• **Task to carry out**: Only the lines from the one with "flex:1; padding:16px 0" through the last belong in the output; print them exactly as given below.

==== Source records ====

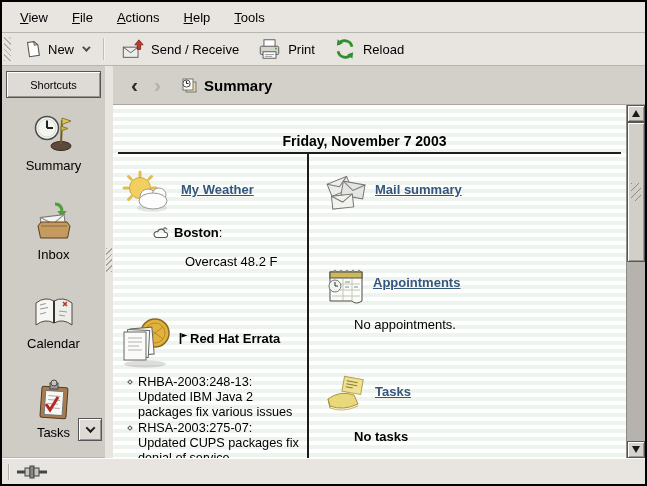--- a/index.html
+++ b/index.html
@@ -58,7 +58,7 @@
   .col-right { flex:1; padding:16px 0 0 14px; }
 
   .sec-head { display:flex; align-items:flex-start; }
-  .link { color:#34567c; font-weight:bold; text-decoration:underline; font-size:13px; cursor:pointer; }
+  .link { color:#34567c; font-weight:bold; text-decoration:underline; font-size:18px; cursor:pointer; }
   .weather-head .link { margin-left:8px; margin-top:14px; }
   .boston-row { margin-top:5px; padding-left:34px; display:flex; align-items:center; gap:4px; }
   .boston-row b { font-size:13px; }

====

• **Solution to the problem**:
   .col-right { flex:1; padding:16px 0 0 14px; }
 
   .sec-head { display:flex; align-items:flex-start; }
-  .link { color:#34567c; font-weight:bold; text-decoration:underline; font-size:13px; cursor:pointer; }
+  .link { color:#34567c; font-weight:bold; text-decoration:underline; font-size:18px; cursor:pointer; }
   .weather-head .link { margin-left:8px; margin-top:14px; }
   .boston-row { margin-top:5px; padding-left:34px; display:flex; align-items:center; gap:4px; }
   .boston-row b { font-size:13px; }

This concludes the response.